■ **What this task involves**: From the line containing "ring tip: (93, 81)" down to the line containing "thumb mcp: (325, 222)" in the records below, reproduce every line exactly, ends included, and omit all others.

-.-.-

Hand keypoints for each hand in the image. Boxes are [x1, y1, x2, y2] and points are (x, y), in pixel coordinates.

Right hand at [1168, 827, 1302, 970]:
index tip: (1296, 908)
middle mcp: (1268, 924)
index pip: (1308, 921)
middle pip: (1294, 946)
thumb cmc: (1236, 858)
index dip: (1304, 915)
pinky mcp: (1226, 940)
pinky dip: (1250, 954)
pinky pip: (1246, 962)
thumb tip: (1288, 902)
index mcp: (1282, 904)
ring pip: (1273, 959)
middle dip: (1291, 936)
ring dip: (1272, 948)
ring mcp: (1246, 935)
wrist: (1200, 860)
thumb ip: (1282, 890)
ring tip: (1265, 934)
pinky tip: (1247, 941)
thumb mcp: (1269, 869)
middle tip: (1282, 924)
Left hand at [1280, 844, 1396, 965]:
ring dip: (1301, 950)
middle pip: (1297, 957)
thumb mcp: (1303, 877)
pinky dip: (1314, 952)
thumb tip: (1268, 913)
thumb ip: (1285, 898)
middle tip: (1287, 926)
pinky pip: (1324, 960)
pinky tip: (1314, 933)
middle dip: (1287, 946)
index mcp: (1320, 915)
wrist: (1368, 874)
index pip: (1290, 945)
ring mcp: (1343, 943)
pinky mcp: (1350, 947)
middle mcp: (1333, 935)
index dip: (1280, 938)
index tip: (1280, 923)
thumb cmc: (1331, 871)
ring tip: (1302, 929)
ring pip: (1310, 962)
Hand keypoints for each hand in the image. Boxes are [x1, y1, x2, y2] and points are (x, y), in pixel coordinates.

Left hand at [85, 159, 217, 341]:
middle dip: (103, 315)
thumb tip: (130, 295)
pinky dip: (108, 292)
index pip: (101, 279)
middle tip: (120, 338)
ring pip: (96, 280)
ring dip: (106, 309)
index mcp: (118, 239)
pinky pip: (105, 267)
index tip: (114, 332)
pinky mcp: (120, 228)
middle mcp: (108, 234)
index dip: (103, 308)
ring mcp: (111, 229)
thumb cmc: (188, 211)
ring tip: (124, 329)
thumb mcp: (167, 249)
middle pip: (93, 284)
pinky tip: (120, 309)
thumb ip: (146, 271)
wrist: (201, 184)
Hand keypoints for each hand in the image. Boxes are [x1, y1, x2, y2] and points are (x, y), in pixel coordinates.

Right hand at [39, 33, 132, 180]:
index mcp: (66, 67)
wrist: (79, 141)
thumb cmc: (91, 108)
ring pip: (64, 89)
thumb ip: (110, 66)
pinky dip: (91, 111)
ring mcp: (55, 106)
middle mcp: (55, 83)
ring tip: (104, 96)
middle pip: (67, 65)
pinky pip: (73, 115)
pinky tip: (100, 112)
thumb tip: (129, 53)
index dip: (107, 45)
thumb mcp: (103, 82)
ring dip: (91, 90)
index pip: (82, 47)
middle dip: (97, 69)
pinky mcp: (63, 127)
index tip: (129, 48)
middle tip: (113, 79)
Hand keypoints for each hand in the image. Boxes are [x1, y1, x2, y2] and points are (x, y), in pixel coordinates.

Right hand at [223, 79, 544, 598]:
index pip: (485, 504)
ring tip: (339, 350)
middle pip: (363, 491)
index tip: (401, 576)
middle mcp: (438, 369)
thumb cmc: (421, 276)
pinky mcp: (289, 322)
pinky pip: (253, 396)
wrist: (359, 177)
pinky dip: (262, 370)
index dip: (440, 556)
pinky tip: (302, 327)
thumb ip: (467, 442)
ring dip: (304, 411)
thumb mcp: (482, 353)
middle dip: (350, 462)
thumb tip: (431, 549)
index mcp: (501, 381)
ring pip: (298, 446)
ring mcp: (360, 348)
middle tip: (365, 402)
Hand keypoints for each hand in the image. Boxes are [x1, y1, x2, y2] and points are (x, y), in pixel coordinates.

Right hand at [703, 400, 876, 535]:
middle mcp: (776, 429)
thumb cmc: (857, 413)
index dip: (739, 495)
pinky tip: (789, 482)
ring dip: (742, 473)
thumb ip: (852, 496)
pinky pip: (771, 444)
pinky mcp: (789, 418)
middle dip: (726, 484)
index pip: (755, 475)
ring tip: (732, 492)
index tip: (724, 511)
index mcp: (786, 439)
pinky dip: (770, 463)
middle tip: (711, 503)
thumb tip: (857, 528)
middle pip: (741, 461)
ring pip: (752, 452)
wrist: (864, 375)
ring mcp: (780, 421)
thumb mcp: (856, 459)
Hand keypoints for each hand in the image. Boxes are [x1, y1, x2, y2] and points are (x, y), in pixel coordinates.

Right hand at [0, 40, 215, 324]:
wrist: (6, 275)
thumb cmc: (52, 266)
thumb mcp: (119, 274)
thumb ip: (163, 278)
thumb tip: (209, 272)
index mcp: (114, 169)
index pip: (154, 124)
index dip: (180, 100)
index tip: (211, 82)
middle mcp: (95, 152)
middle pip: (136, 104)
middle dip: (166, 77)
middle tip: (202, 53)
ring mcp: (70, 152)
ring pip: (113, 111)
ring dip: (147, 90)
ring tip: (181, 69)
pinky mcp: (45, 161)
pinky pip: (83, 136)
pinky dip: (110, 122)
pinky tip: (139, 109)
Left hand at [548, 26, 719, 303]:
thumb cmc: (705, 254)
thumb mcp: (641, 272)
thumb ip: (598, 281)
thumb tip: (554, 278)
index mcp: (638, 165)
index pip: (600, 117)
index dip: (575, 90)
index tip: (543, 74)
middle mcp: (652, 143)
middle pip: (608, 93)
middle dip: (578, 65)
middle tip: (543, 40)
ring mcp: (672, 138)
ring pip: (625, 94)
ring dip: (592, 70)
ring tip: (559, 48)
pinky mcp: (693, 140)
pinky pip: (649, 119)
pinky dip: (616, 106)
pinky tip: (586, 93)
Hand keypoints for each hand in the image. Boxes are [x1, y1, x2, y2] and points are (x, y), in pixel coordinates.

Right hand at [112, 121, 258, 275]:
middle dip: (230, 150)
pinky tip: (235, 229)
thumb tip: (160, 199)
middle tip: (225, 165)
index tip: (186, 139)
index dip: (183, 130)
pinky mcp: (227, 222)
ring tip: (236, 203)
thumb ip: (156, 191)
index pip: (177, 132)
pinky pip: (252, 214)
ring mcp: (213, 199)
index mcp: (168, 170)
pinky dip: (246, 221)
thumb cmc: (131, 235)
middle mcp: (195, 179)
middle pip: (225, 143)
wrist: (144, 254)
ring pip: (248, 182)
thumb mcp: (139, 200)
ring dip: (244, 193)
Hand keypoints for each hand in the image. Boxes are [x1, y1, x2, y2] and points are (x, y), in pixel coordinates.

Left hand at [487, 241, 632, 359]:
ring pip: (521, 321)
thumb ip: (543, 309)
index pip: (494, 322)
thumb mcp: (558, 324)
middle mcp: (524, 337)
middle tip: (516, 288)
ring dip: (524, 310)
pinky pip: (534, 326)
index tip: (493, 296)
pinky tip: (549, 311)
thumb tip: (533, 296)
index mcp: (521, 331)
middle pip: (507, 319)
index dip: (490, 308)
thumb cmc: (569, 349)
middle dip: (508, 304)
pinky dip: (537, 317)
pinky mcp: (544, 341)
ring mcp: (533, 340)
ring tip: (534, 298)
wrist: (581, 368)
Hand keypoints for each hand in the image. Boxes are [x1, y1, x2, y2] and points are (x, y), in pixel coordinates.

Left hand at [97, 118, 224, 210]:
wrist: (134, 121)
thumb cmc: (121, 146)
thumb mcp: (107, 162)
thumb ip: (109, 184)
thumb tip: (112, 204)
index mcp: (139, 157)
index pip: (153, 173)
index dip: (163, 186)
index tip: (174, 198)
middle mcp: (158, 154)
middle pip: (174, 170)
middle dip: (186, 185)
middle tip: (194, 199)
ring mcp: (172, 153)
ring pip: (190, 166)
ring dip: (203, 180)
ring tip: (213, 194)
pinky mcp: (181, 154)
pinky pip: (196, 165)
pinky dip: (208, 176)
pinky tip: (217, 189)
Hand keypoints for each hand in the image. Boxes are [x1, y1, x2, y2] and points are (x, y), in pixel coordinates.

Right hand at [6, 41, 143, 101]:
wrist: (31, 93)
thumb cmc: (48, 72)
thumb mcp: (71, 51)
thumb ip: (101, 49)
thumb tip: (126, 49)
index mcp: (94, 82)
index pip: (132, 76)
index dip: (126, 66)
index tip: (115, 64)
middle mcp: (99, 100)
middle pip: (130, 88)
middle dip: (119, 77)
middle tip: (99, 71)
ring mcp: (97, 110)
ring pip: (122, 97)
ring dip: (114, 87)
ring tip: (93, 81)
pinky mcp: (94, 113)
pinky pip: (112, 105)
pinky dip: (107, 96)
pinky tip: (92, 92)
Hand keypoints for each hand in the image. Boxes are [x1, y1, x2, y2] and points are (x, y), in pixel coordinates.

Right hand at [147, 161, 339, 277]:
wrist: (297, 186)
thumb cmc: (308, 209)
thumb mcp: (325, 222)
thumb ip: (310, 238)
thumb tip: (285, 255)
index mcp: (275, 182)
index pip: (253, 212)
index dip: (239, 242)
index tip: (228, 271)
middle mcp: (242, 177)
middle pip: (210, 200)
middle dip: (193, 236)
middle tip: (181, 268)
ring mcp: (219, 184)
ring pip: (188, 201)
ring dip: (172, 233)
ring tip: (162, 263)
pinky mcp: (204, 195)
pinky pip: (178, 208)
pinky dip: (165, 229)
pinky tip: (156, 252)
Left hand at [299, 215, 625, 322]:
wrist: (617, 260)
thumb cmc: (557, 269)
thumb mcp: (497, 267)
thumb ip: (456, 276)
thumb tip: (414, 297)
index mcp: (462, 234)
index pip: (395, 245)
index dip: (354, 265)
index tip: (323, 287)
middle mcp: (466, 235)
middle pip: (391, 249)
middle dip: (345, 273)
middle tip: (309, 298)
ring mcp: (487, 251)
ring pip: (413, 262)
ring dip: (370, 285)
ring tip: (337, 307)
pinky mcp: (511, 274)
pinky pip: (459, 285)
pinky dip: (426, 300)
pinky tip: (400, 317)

-.-.-

■ **Result for this exercise**:
ring tip: (93, 81)
pinky mcp: (94, 113)
pinky pip: (112, 105)
pinky dip: (107, 96)
pinky tip: (92, 92)
Hand keypoints for each hand in the image. Boxes are [x1, y1, x2, y2] and points are (x, y), in pixel coordinates.

Right hand at [147, 161, 339, 277]:
wrist: (297, 186)
thumb cmc: (308, 209)
thumb mcp: (325, 222)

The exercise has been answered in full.